There is testimony, however, that such are not the facts, and the trial court evidently accepted said testimony and so found in rendering judgment for plaintiff and against defendants. There is evidence in the record to the effect that the deposit, while made 15 days late, was not surreptitously made, but was made in the usual and ordinary way of making such deposits and at the time same was made that the banker was requested to mail copy of the deposit slip to defendants. As to whether or not same was done, the testimony of the banker was not positive as to mailing, but only that it was their custom to mail out deposit slips as requested in matters of this kind, and that he had no independent recollection of actually mailing this deposit slip to defendants. Defendants testified that they did not receive it.
That the deposit was made without the defendants' knowledge or consent appears to be true, but it also appears from the testimony that defendants failed to return it or tender it back for more than five months after having discovered they had received it, and having received the money and retained it, constituted an acceptance of same and ratification of the payment thereof.
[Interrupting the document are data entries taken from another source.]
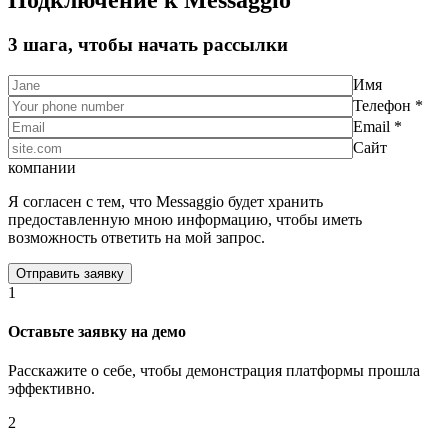
Подключение к Messaggio
3 шага, чтобы начать рассылки
Имя
Телефон *
Email *
Сайт
компании
Я согласен с тем, что Messaggio будет хранить
предоставленную мною информацию, чтобы иметь
возможность ответить на мой запрос.
1
Оставьте заявку на демо
Расскажите о себе, чтобы демонстрация платформы прошла
эффективно.
2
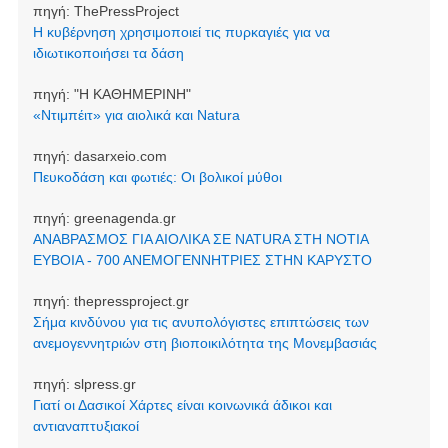
πηγή:
ThePressProject
Η κυβέρνηση χρησιμοποιεί τις πυρκαγιές για να
ιδιωτικοποιήσει τα δάση
πηγή:
"Η ΚΑΘΗΜΕΡΙΝΗ"
«Ντιμπέιτ» για αιολικά και Natura
πηγή:
dasarxeio.com
Πευκοδάση και φωτιές: Οι βολικοί μύθοι
πηγή:
greenagenda.gr
ΑΝΑΒΡΑΣΜΟΣ ΓΙΑ ΑΙΟΛΙΚΑ ΣΕ NATURA ΣΤΗ ΝΟΤΙΑ
ΕΥΒΟΙΑ - 700 ΑΝΕΜΟΓΕΝΝΗΤΡΙΕΣ ΣΤΗΝ ΚΑΡΥΣΤΟ
πηγή:
thepressproject.gr
Σήμα κινδύνου για τις ανυπολόγιστες επιπτώσεις των
ανεμογεννητριών στη βιοποικιλότητα της Μονεμβασιάς
πηγή:
slpress.gr
Γιατί οι Δασικοί Χάρτες είναι κοινωνικά άδικοι και
αντιαναπτυξιακοί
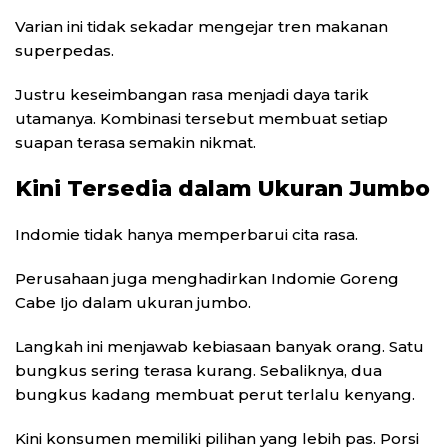
Varian ini tidak sekadar mengejar tren makanan
superpedas.
Justru keseimbangan rasa menjadi daya tarik
utamanya. Kombinasi tersebut membuat setiap
suapan terasa semakin nikmat.
Kini Tersedia dalam Ukuran Jumbo
Indomie tidak hanya memperbarui cita rasa.
Perusahaan juga menghadirkan Indomie Goreng
Cabe Ijo dalam ukuran jumbo.
Langkah ini menjawab kebiasaan banyak orang. Satu
bungkus sering terasa kurang. Sebaliknya, dua
bungkus kadang membuat perut terlalu kenyang.
Kini konsumen memiliki pilihan yang lebih pas. Porsi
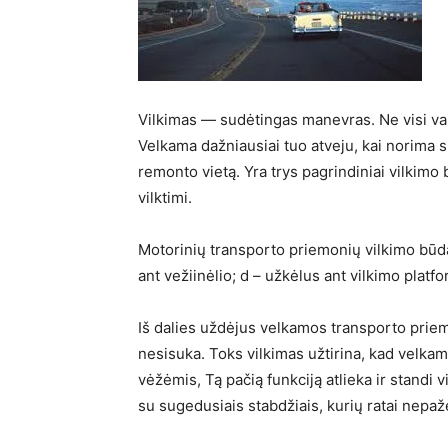
Vilkimas — sudėtingas manevras. Ne visi va
Velkama dažniausiai tuo atveju, kai norima 
remonto vietą. Yra trys pagrindiniai vilkimo b
vilktimi.
Motorinių transporto priemonių vilkimo būdai:
ant vežiinėlio; d – užkėlus ant vilkimo platf
Iš dalies uždėjus velkamos transporto priemo
nesisuka. Toks vilkimas užtirina, kad velkam
vėžėmis, Tą pačią funkciją atlieka ir standi 
su sugedusiais stabdžiais, kurių ratai nepažei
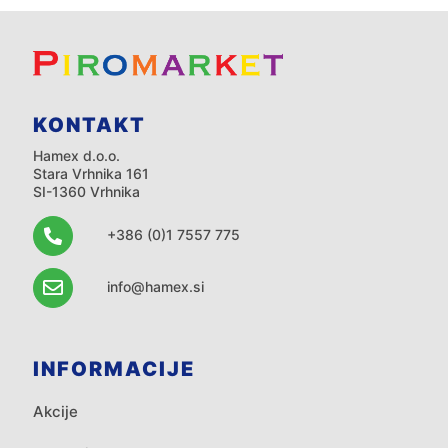
KONTAKT
Hamex d.o.o.
Stara Vrhnika 161
SI-1360 Vrhnika
+386 (0)1 7557 775
info@hamex.si
INFORMACIJE
Akcije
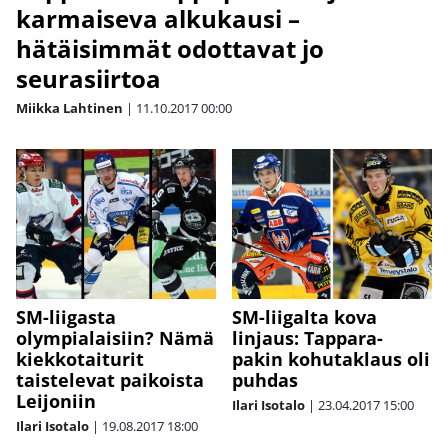
karmaiseva alkukausi –
hätäisimmät odottavat jo
seurasiirtoa
Miikka Lahtinen
|
11.10.2017
00:00
SM-liigasta
SM-liigalta kova
olympialaisiin? Nämä
linjaus: Tappara-
kiekkotaiturit
pakin kohutaklaus oli
taistelevat paikoista
puhdas
Leijoniin
Ilari Isotalo
|
23.04.2017
15:00
Ilari Isotalo
|
19.08.2017
18:00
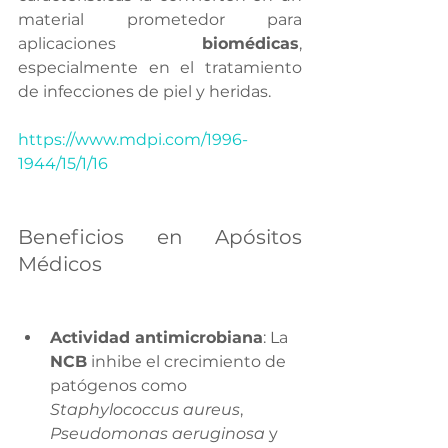
material prometedor para 
aplicaciones 
biomédicas
, 
especialmente en el tratamiento 
de infecciones de piel y heridas.
https://www.mdpi.com/1996-
1944/15/1/16
Beneficios en Apósitos 
Médicos
Actividad antimicrobiana
: La 
NCB
 inhibe el crecimiento de 
patógenos como 
Staphylococcus aureus
, 
Pseudomonas aeruginosa
 y 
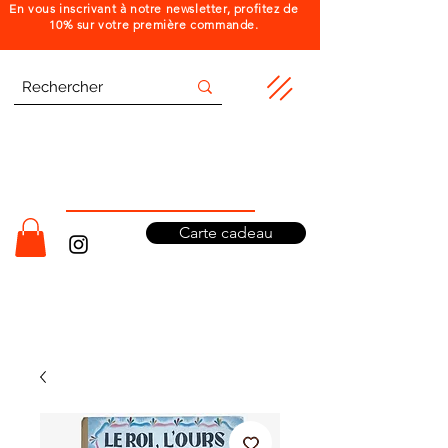
En vous inscrivant à notre newsletter, profitez de
10% sur votre première commande.
Carte cadeau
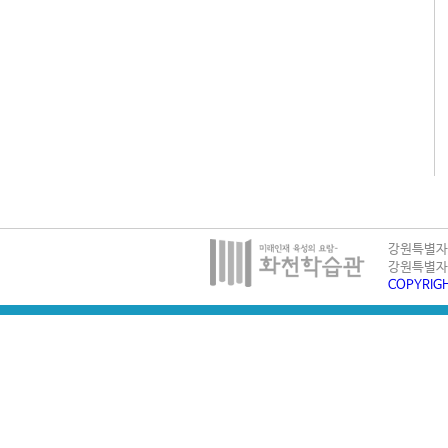
강원특별자치
강원특별자치
COPYRIG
In Ohio Valley Oil Gas Co. v. Irvine Development Co., 234 S.W. 437, a Kentucky case, the court said:
"It was held on the former appeal, and such is the uniform rule on the subject, that a lessor in an oil and gas lease who accepts and retains rentals paid after their due date cannot insist on a forfeiture because the rentals were not paid in time.* * * Of course, a tender of the $12.50 to plaintiff, almost two years after Rogers had checked the money out of the bank and appropriated it to his own use, came too late to affect the rights of the parties."
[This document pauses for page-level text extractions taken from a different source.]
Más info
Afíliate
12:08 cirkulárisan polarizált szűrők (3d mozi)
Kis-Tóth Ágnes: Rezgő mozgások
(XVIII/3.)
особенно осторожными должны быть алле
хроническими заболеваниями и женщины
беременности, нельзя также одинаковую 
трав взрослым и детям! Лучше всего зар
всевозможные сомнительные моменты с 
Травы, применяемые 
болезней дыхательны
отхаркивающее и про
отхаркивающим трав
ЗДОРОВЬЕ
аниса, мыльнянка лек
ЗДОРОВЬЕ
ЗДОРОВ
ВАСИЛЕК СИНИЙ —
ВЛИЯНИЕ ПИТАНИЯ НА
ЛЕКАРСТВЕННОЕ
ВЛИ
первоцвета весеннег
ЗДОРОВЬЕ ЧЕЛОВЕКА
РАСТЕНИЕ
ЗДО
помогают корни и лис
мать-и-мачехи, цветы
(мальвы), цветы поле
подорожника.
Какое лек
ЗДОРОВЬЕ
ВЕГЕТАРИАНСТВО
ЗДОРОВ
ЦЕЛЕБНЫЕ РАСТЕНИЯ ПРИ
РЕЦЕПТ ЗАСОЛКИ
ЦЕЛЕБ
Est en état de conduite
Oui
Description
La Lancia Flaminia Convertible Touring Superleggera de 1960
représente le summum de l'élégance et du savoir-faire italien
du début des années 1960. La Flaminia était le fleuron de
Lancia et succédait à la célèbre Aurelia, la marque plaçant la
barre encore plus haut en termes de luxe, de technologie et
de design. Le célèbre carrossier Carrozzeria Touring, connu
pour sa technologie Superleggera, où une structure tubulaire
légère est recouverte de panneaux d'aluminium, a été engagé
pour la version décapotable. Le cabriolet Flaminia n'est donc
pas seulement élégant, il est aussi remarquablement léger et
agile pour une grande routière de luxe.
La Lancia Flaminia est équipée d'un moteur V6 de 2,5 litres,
Likewise, the tender of $20 to plaintiff in *247 the instant case some five months after defendants discovered the deposit had been made to their credit, and that they had checked same out along with other funds, came too late. If defendants desired to declare a forfeiture of the lease for nonpayment of the delay rentals on the due date, it was their duty to tender same back promptly upon discovery of the deposit having been made to their credit and that they had used the money, and failing to do so and retaining the money for some five months constituted an acceptance of the rentals and waiver of rights of forfeiture, as was said by the Kansas court in Bloom v. Hugh, 160 P. 1135:
"It is a familiar law that a right of forfeiture must be promptly asserted or it is waived."
From a careful review of the entire record, we are clearly of the opinion that the evidence is amply sufficient to support the judgment rendered. It further appears from this record that this is the second trial of this case, the former trial in the district court having resulted in a judgment in favor of the plaintiff. On proper motion a new trial was granted on the ground of newly discovered evidence, and in this, the second trial, judgment was again rendered in favor of the plaintiff. Finding no reversible error in the record, and there being ample evidence to support the judgment of the trial court, it follows that same should be affirmed, and it is so ordered.
MASON, V. C. J., and HARRISON, LESTER, CLARK, and RILEY, JJ., concur.
BRANSON, C. J., and PHELPS, J., dissent.